Monday, 3 January 2011

Catford prefabs to be demolished

More random South-East London news - this time, from the Guardian today:

"The UK's largest surviving estate of postwar prefab houses, described by conservationists as a unique slice of 20th-century social history, is set to be bulldozed and replaced by modern housing.
Only six of the 187 compact bungalows, erected from factory-built panels by German and Italian prisoners of war in 1945 and 1946, will be saved, after they received Grade-II listing last year. The remainder of the Excalibur estate in Catford, south-east London, will be demolished, along with its tin-roofed prefab church, St Mark's, believed to be one of a kind.

Campaigners say the planned redevelopment, formally approved by Lewisham council in September, will destroy a key piece of history from the aftermath of the second world war. The estate is the biggest surviving remnant of an ambitious project which saw 160,000 prefabs hurriedly erected during an acute housing shortage...."
It's a shame in a way but on the other hand hopefully something usable can be built in their place - people have got to live and work somewhere.

My children's primary school in Eltham also has some listed prefabs in their playground which I believe they are not allowed to demolish (even if they had the money) - the kids have their early morning band practice in them (including my daughter on clarinet, ahem) - what a sound emanates from them!

UPDATE: this situation seems to have caught the national eye even more. A Comment is Free piece by Simon Jenkins here argues very persuasively in favour of saving the estate despite Catford lacking 'pzazz', while the BBC today (15/1/11) features a gallery of wonderfully evocative photographs, giving some touching personal narrative to this story.

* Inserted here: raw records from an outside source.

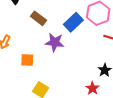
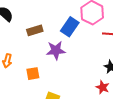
brown rectangle: (38, 18) -> (35, 30), turned -42

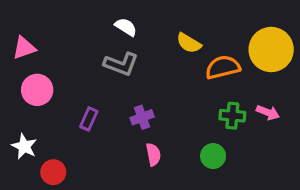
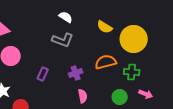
yellow circle: (271, 50) -> (134, 39), moved
orange semicircle: (223, 67) -> (106, 62), moved
pink arrow: (268, 112) -> (146, 94), moved

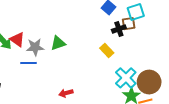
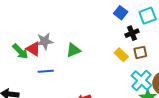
brown square: (129, 24) -> (140, 52), moved
gray star: (35, 47) -> (45, 41), moved

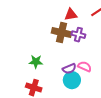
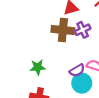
purple cross: (78, 35) -> (83, 30), turned -32

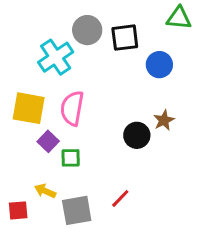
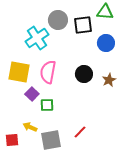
green triangle: (179, 18) -> (105, 12), moved
black circle: (137, 135) -> (84, 74), moved

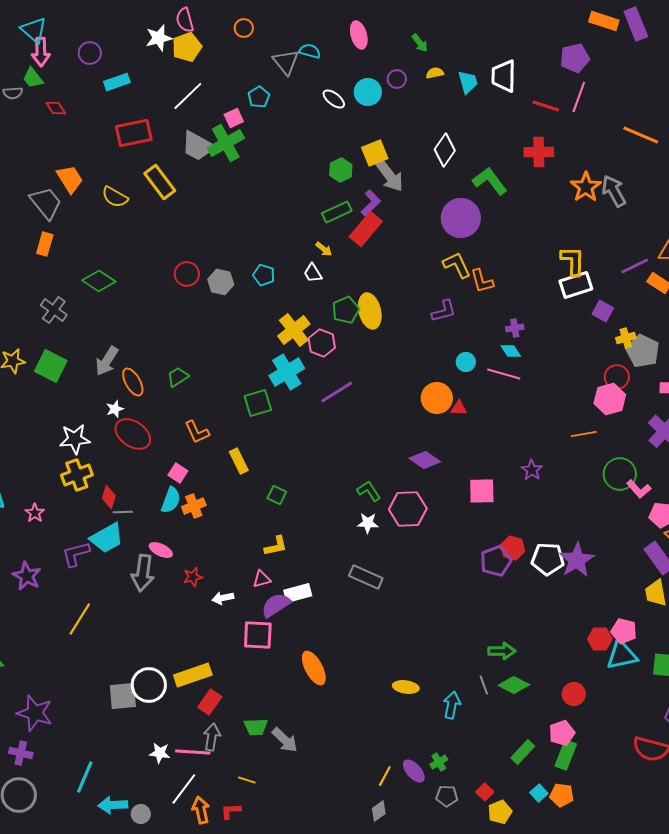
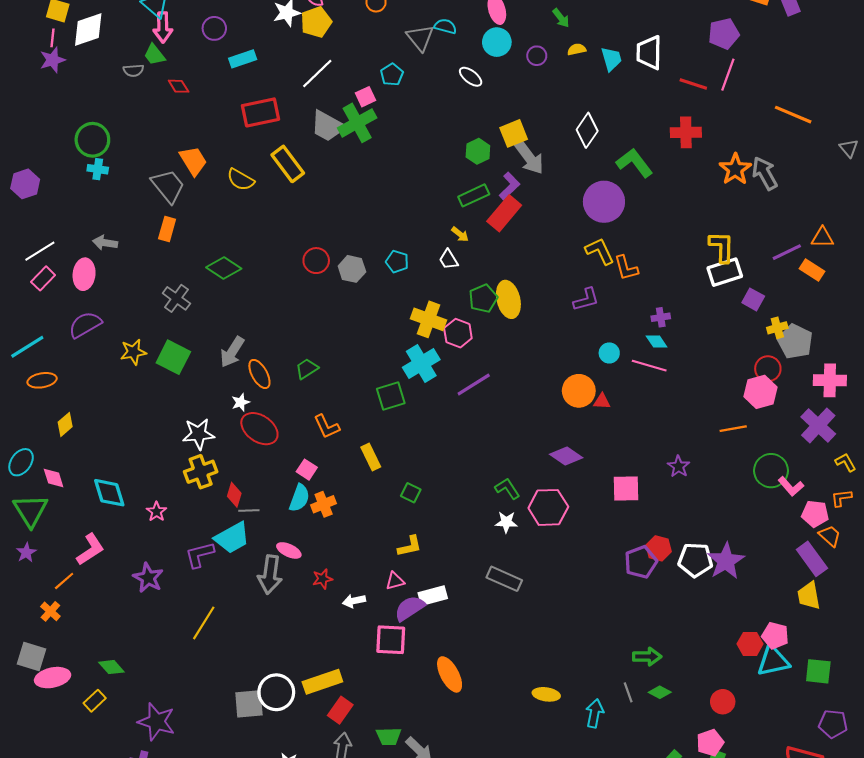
cyan circle: (368, 92) -> (497, 42), moved
yellow cross: (294, 330) -> (429, 319), turned -32
green diamond: (514, 685) -> (660, 692), size x0.7

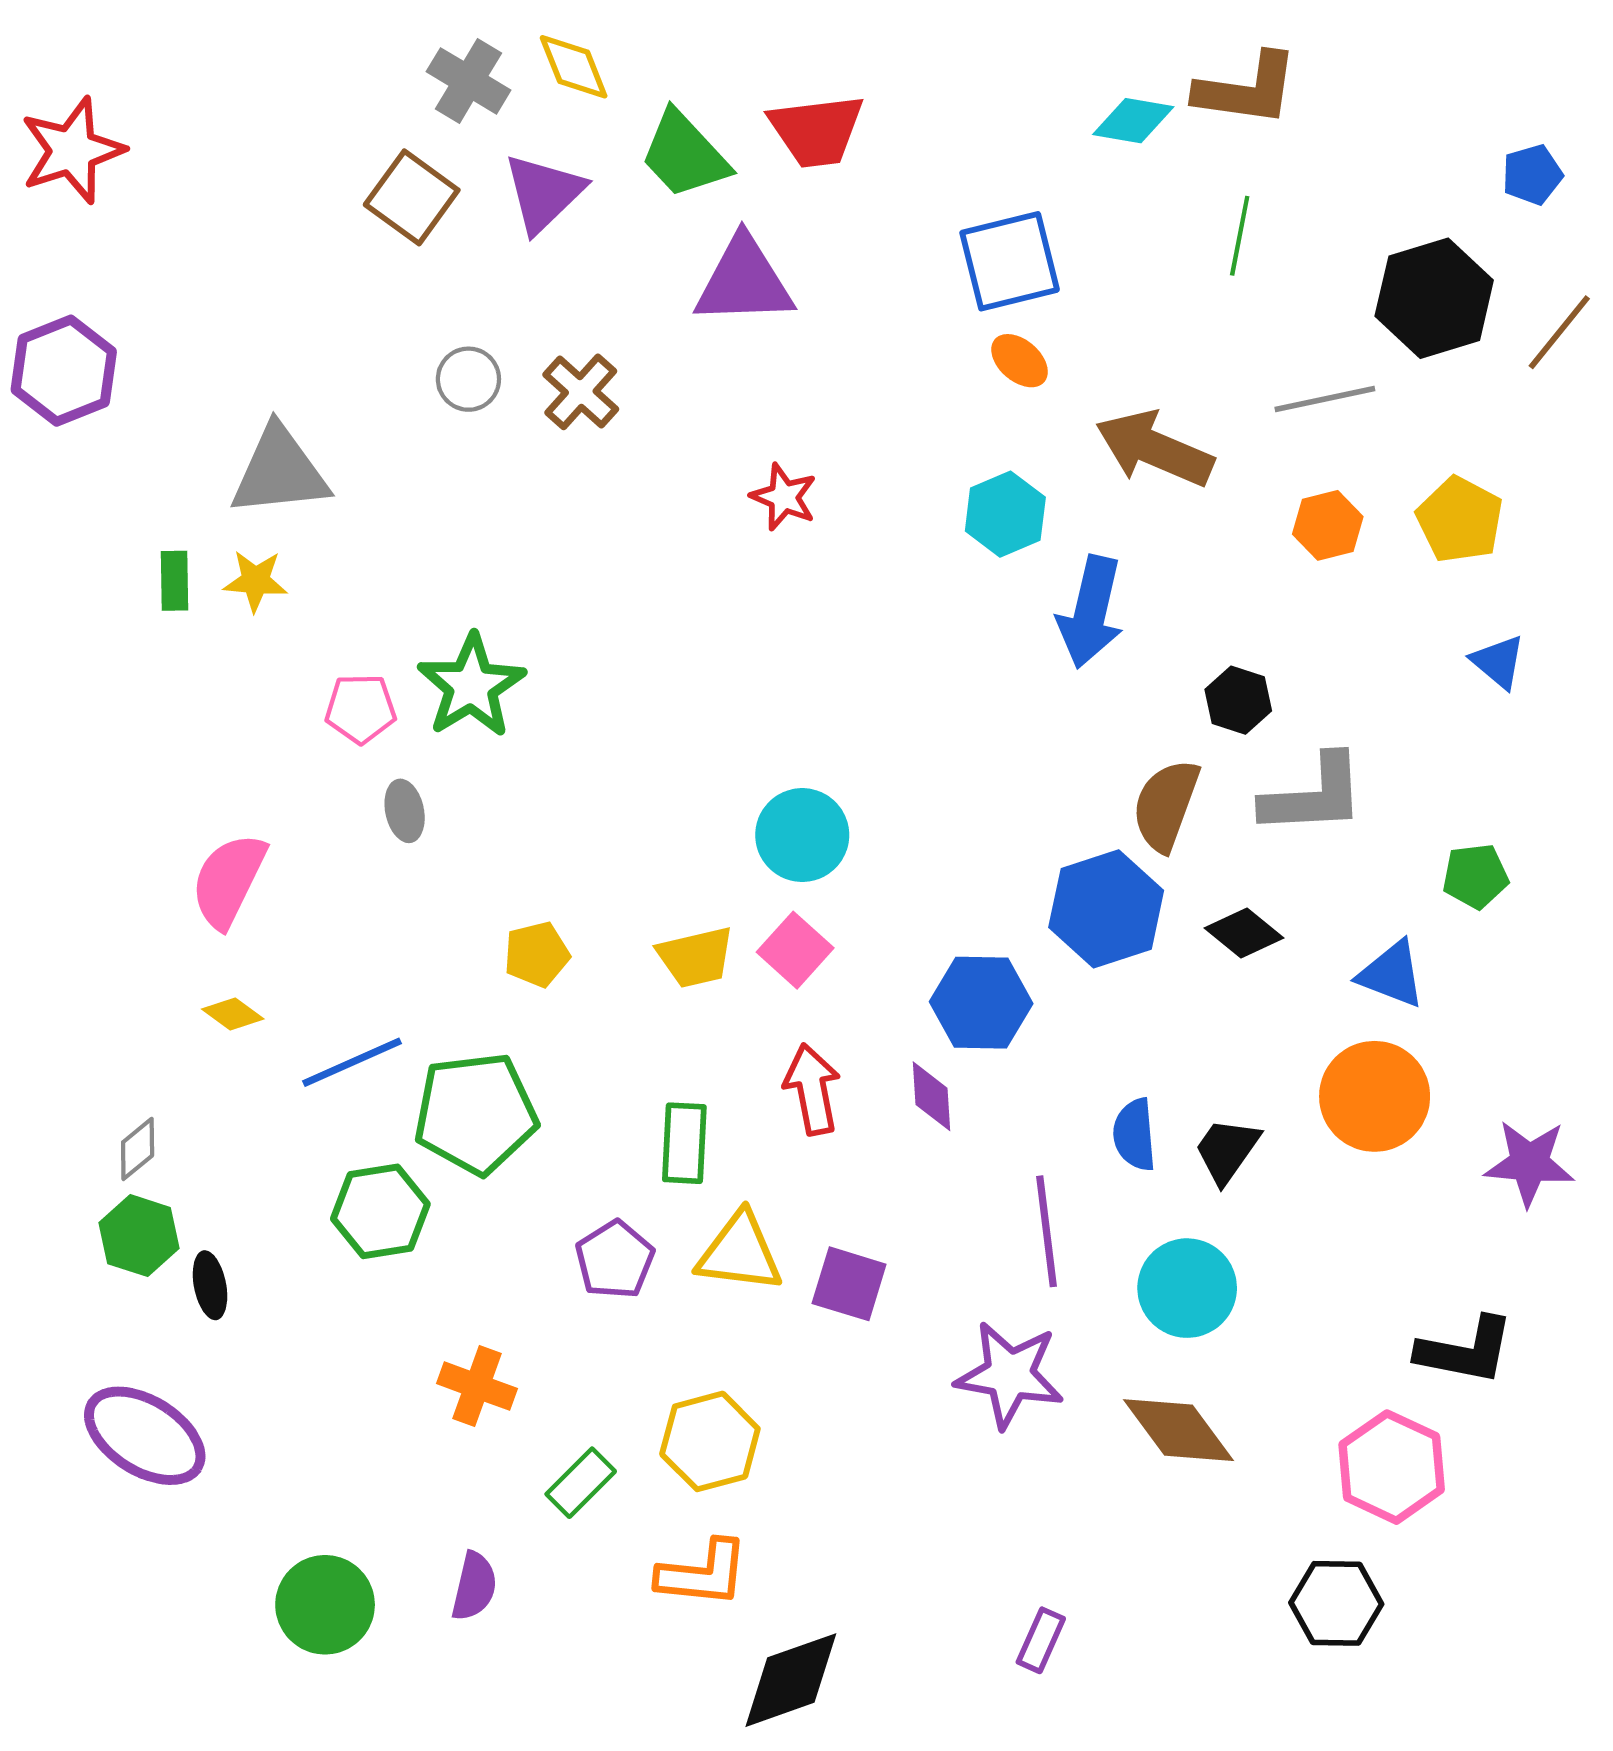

The New Shopper reported on this story as early as last August saying that "More than 56 per cent (114 votes) were in favour of the estate's regeneration while 89 people were against the proposals and 21 did not vote at all. "

Sunday, 2 January 2011

Sarfraz Manzoor gets married

This British story of love, "inter-racial", "cross-religion" marriage, class difference, marrying out etc. managed to pass me by this autumn...

Sarfraz Manzoor, Guardian and Observer writer and increasingly 'commentator' on TV and radio, writes quite movingly, and surprising frankly, about his own personal life.

Last September in the Guardian, "My mother and siblings were angry that I had fallen in love with a non-Muslim white woman" but would they attend the wedding?

Manzoor updated the story last December when I caught it, in 'what happened next...The writer's marriage in the summer to a white non-Muslim split his family"

In the post-article comments he gets it from all angles - 'it's wonderfully moving',  he shouldn't be diluting his culture, he's not diluting it enough, he's racist towards white women, he's sexist towards Muslim women, he's 'marrying out' up the ethnic ladder.  Personally I found it a fascinating story - he may or may not be a bit or all of these things, but the story is true and seems honest.

In these days of mixed societies the story will have some resonance for many readers. As a brown Brit (nominally Sikh) married to a white man (nominally Christian) I can empathise with the situation in some respects. I wish them the best.